- _To do_
Return the text of every item below word for word, keeping each line as it appears.

- _Data shown_

+ + +

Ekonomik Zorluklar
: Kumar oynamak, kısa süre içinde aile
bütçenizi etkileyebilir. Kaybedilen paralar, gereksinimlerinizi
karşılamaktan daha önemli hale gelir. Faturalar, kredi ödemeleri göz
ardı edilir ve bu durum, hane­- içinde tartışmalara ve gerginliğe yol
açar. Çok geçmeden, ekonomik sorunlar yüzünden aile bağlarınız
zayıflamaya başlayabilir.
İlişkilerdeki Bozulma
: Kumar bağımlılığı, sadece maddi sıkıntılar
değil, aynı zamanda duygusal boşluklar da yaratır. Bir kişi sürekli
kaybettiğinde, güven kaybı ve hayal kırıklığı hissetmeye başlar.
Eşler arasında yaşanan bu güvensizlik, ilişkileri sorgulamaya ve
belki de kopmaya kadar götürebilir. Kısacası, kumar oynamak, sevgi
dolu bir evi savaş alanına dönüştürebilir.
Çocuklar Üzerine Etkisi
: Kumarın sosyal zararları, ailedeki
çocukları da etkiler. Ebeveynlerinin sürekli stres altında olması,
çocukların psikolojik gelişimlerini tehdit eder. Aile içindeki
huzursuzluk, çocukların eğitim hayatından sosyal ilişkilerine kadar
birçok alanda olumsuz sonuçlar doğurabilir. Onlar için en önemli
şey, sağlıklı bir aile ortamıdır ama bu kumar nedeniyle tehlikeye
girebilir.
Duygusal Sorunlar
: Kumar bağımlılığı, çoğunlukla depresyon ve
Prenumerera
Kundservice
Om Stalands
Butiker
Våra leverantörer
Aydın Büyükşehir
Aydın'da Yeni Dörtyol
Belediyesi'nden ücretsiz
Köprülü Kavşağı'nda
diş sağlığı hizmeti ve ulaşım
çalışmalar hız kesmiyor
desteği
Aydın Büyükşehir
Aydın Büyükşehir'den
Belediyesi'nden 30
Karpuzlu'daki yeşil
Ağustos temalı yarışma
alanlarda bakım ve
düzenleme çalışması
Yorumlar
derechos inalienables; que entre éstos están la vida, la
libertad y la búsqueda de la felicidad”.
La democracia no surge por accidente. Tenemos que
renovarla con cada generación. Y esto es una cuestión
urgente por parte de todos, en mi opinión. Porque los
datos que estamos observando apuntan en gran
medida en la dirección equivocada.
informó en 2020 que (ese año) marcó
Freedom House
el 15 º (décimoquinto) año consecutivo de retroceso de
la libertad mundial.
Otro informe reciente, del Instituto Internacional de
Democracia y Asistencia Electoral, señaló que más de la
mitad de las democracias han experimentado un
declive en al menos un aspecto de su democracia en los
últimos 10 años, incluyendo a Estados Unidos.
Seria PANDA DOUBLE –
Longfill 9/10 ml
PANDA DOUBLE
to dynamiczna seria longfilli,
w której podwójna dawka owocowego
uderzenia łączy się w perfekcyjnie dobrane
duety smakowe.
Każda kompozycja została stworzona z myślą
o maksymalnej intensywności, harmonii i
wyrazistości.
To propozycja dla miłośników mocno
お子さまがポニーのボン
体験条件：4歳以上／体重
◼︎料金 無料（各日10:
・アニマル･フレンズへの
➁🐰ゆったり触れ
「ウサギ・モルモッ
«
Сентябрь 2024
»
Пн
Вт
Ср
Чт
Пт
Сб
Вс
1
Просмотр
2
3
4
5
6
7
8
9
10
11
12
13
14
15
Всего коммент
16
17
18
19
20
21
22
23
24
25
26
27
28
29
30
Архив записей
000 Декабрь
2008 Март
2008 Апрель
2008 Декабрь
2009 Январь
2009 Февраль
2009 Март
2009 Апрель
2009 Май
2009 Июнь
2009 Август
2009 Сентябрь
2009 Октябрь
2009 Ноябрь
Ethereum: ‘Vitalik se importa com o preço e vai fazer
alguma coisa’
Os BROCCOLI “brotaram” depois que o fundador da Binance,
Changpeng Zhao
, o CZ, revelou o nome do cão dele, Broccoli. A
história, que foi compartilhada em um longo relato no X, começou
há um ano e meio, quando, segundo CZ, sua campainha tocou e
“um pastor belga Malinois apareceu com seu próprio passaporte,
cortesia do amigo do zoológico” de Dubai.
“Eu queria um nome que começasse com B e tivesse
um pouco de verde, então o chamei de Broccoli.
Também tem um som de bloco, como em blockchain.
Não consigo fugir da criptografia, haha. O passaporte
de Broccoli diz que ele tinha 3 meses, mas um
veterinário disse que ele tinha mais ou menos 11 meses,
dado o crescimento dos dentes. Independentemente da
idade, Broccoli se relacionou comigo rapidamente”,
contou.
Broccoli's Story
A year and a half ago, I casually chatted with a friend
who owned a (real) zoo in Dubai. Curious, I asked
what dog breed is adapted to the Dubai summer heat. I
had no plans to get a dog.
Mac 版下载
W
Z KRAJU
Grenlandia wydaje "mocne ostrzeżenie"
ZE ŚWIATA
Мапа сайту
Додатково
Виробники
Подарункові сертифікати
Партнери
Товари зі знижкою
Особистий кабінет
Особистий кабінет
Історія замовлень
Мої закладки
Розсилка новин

+ + +

- _Output below_
Ekonomik Zorluklar
: Kumar oynamak, kısa süre içinde aile
bütçenizi etkileyebilir. Kaybedilen paralar, gereksinimlerinizi
karşılamaktan daha önemli hale gelir. Faturalar, kredi ödemeleri göz
ardı edilir ve bu durum, hane­- içinde tartışmalara ve gerginliğe yol
açar. Çok geçmeden, ekonomik sorunlar yüzünden aile bağlarınız
zayıflamaya başlayabilir.
İlişkilerdeki Bozulma
: Kumar bağımlılığı, sadece maddi sıkıntılar
değil, aynı zamanda duygusal boşluklar da yaratır. Bir kişi sürekli
kaybettiğinde, güven kaybı ve hayal kırıklığı hissetmeye başlar.
Eşler arasında yaşanan bu güvensizlik, ilişkileri sorgulamaya ve
belki de kopmaya kadar götürebilir. Kısacası, kumar oynamak, sevgi
dolu bir evi savaş alanına dönüştürebilir.
Çocuklar Üzerine Etkisi
: Kumarın sosyal zararları, ailedeki
çocukları da etkiler. Ebeveynlerinin sürekli stres altında olması,
çocukların psikolojik gelişimlerini tehdit eder. Aile içindeki
huzursuzluk, çocukların eğitim hayatından sosyal ilişkilerine kadar
birçok alanda olumsuz sonuçlar doğurabilir. Onlar için en önemli
şey, sağlıklı bir aile ortamıdır ama bu kumar nedeniyle tehlikeye
girebilir.
Duygusal Sorunlar
: Kumar bağımlılığı, çoğunlukla depresyon ve
Prenumerera
Kundservice
Om Stalands
Butiker
Våra leverantörer
Aydın Büyükşehir
Aydın'da Yeni Dörtyol
Belediyesi'nden ücretsiz
Köprülü Kavşağı'nda
diş sağlığı hizmeti ve ulaşım
çalışmalar hız kesmiyor
desteği
Aydın Büyükşehir
Aydın Büyükşehir'den
Belediyesi'nden 30
Karpuzlu'daki yeşil
Ağustos temalı yarışma
alanlarda bakım ve
düzenleme çalışması
Yorumlar
derechos inalienables; que entre éstos están la vida, la
libertad y la búsqueda de la felicidad”.
La democracia no surge por accidente. Tenemos que
renovarla con cada generación. Y esto es una cuestión
urgente por parte de todos, en mi opinión. Porque los
datos que estamos observando apuntan en gran
medida en la dirección equivocada.
informó en 2020 que (ese año) marcó
Freedom House
el 15 º (décimoquinto) año consecutivo de retroceso de
la libertad mundial.
Otro informe reciente, del Instituto Internacional de
Democracia y Asistencia Electoral, señaló que más de la
mitad de las democracias han experimentado un
declive en al menos un aspecto de su democracia en los
últimos 10 años, incluyendo a Estados Unidos.
Seria PANDA DOUBLE –
Longfill 9/10 ml
PANDA DOUBLE
to dynamiczna seria longfilli,
w której podwójna dawka owocowego
uderzenia łączy się w perfekcyjnie dobrane
duety smakowe.
Każda kompozycja została stworzona z myślą
o maksymalnej intensywności, harmonii i
wyrazistości.
To propozycja dla miłośników mocno
お子さまがポニーのボン
体験条件：4歳以上／体重
◼︎料金 無料（各日10:
・アニマル･フレンズへの
➁🐰ゆったり触れ
「ウサギ・モルモッ
«
Сентябрь 2024
»
Пн
Вт
Ср
Чт
Пт
Сб
Вс
1
Просмотр
2
3
4
5
6
7
8
9
10
11
12
13
14
15
Всего коммент
16
17
18
19
20
21
22
23
24
25
26
27
28
29
30
Архив записей
000 Декабрь
2008 Март
2008 Апрель
2008 Декабрь
2009 Январь
2009 Февраль
2009 Март
2009 Апрель
2009 Май
2009 Июнь
2009 Август
2009 Сентябрь
2009 Октябрь
2009 Ноябрь
Ethereum: ‘Vitalik se importa com o preço e vai fazer
alguma coisa’
Os BROCCOLI “brotaram” depois que o fundador da Binance,
Changpeng Zhao
, o CZ, revelou o nome do cão dele, Broccoli. A
história, que foi compartilhada em um longo relato no X, começou
há um ano e meio, quando, segundo CZ, sua campainha tocou e
“um pastor belga Malinois apareceu com seu próprio passaporte,
cortesia do amigo do zoológico” de Dubai.
“Eu queria um nome que começasse com B e tivesse
um pouco de verde, então o chamei de Broccoli.
Também tem um som de bloco, como em blockchain.
Não consigo fugir da criptografia, haha. O passaporte
de Broccoli diz que ele tinha 3 meses, mas um
veterinário disse que ele tinha mais ou menos 11 meses,
dado o crescimento dos dentes. Independentemente da
idade, Broccoli se relacionou comigo rapidamente”,
contou.
Broccoli's Story
A year and a half ago, I casually chatted with a friend
who owned a (real) zoo in Dubai. Curious, I asked
what dog breed is adapted to the Dubai summer heat. I
had no plans to get a dog.
Mac 版下载
W
Z KRAJU
Grenlandia wydaje "mocne ostrzeżenie"
ZE ŚWIATA
Мапа сайту
Додатково
Виробники
Подарункові сертифікати
Партнери
Товари зі знижкою
Особистий кабінет
Особистий кабінет
Історія замовлень
Мої закладки
Розсилка новин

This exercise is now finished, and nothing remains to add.